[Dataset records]
---
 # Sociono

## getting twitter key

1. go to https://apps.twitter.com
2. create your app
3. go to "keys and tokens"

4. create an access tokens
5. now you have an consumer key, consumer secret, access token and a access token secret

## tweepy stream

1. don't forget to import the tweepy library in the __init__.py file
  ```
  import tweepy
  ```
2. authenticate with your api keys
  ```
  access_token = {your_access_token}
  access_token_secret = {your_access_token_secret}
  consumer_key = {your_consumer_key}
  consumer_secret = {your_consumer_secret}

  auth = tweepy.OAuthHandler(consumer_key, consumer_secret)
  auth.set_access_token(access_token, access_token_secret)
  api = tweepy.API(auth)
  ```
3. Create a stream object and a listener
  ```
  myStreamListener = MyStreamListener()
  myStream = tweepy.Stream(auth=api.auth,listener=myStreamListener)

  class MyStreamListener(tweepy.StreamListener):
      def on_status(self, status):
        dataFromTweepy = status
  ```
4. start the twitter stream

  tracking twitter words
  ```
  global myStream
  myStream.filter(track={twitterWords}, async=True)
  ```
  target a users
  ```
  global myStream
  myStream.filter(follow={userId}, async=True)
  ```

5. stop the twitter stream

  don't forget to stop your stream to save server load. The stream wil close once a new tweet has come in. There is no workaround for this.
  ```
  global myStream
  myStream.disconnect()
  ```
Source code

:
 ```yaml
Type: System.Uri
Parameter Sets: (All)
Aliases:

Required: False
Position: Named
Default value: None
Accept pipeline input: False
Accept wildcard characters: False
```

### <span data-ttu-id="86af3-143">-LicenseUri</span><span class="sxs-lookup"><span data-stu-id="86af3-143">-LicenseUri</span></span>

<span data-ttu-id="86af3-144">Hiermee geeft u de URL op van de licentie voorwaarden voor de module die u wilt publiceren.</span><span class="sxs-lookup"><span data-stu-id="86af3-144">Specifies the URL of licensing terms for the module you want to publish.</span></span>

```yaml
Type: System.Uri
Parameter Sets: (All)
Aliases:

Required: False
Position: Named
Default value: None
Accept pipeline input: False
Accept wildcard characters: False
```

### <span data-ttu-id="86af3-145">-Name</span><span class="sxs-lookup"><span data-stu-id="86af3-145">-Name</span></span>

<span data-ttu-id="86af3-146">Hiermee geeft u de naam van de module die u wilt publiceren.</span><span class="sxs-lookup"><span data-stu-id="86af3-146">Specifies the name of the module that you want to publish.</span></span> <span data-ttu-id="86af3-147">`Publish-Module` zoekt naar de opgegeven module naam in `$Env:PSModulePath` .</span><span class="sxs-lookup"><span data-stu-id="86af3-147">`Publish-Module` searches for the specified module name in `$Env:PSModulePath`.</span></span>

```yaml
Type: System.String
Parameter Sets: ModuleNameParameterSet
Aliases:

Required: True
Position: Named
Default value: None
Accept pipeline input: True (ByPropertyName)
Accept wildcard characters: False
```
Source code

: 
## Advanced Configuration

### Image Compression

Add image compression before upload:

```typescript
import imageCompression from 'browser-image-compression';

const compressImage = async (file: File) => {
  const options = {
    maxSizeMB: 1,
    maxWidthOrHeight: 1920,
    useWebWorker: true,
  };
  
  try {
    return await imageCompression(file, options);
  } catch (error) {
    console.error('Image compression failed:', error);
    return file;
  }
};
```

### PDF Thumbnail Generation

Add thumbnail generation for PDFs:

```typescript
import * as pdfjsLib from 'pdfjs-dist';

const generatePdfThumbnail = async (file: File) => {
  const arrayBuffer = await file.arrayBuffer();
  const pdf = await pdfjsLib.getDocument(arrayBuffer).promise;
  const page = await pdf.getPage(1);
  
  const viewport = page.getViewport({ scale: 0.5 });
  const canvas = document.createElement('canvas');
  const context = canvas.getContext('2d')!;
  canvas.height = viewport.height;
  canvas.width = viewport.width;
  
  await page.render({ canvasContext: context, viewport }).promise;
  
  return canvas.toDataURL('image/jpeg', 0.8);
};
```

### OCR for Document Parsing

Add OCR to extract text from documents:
---
Retype the data in full, precisely as given.

 # Sociono

## getting twitter key

1. go to https://apps.twitter.com
2. create your app
3. go to "keys and tokens"

4. create an access tokens
5. now you have an consumer key, consumer secret, access token and a access token secret

## tweepy stream

1. don't forget to import the tweepy library in the __init__.py file
  ```
  import tweepy
  ```
2. authenticate with your api keys
  ```
  access_token = {your_access_token}
  access_token_secret = {your_access_token_secret}
  consumer_key = {your_consumer_key}
  consumer_secret = {your_consumer_secret}

  auth = tweepy.OAuthHandler(consumer_key, consumer_secret)
  auth.set_access_token(access_token, access_token_secret)
  api = tweepy.API(auth)
  ```
3. Create a stream object and a listener
  ```
  myStreamListener = MyStreamListener()
  myStream = tweepy.Stream(auth=api.auth,listener=myStreamListener)

  class MyStreamListener(tweepy.StreamListener):
      def on_status(self, status):
        dataFromTweepy = status
  ```
4. start the twitter stream

  tracking twitter words
  ```
  global myStream
  myStream.filter(track={twitterWords}, async=True)
  ```
  target a users
  ```
  global myStream
  myStream.filter(follow={userId}, async=True)
  ```

5. stop the twitter stream

  don't forget to stop your stream to save server load. The stream wil close once a new tweet has come in. There is no workaround for this.
  ```
  global myStream
  myStream.disconnect()
  ```
Source code

:
 ```yaml
Type: System.Uri
Parameter Sets: (All)
Aliases:

Required: False
Position: Named
Default value: None
Accept pipeline input: False
Accept wildcard characters: False
```

### <span data-ttu-id="86af3-143">-LicenseUri</span><span class="sxs-lookup"><span data-stu-id="86af3-143">-LicenseUri</span></span>

<span data-ttu-id="86af3-144">Hiermee geeft u de URL op van de licentie voorwaarden voor de module die u wilt publiceren.</span><span class="sxs-lookup"><span data-stu-id="86af3-144">Specifies the URL of licensing terms for the module you want to publish.</span></span>

```yaml
Type: System.Uri
Parameter Sets: (All)
Aliases:

Required: False
Position: Named
Default value: None
Accept pipeline input: False
Accept wildcard characters: False
```

### <span data-ttu-id="86af3-145">-Name</span><span class="sxs-lookup"><span data-stu-id="86af3-145">-Name</span></span>

<span data-ttu-id="86af3-146">Hiermee geeft u de naam van de module die u wilt publiceren.</span><span class="sxs-lookup"><span data-stu-id="86af3-146">Specifies the name of the module that you want to publish.</span></span> <span data-ttu-id="86af3-147">`Publish-Module` zoekt naar de opgegeven module naam in `$Env:PSModulePath` .</span><span class="sxs-lookup"><span data-stu-id="86af3-147">`Publish-Module` searches for the specified module name in `$Env:PSModulePath`.</span></span>

```yaml
Type: System.String
Parameter Sets: ModuleNameParameterSet
Aliases:

Required: True
Position: Named
Default value: None
Accept pipeline input: True (ByPropertyName)
Accept wildcard characters: False
```
Source code

: 
## Advanced Configuration

### Image Compression

Add image compression before upload:

```typescript
import imageCompression from 'browser-image-compression';

const compressImage = async (file: File) => {
  const options = {
    maxSizeMB: 1,
    maxWidthOrHeight: 1920,
    useWebWorker: true,
  };
  
  try {
    return await imageCompression(file, options);
  } catch (error) {
    console.error('Image compression failed:', error);
    return file;
  }
};
```

### PDF Thumbnail Generation

Add thumbnail generation for PDFs:

```typescript
import * as pdfjsLib from 'pdfjs-dist';

const generatePdfThumbnail = async (file: File) => {
  const arrayBuffer = await file.arrayBuffer();
  const pdf = await pdfjsLib.getDocument(arrayBuffer).promise;
  const page = await pdf.getPage(1);
  
  const viewport = page.getViewport({ scale: 0.5 });
  const canvas = document.createElement('canvas');
  const context = canvas.getContext('2d')!;
  canvas.height = viewport.height;
  canvas.width = viewport.width;
  
  await page.render({ canvasContext: context, viewport }).promise;
  
  return canvas.toDataURL('image/jpeg', 0.8);
};
```

### OCR for Document Parsing

Add OCR to extract text from documents:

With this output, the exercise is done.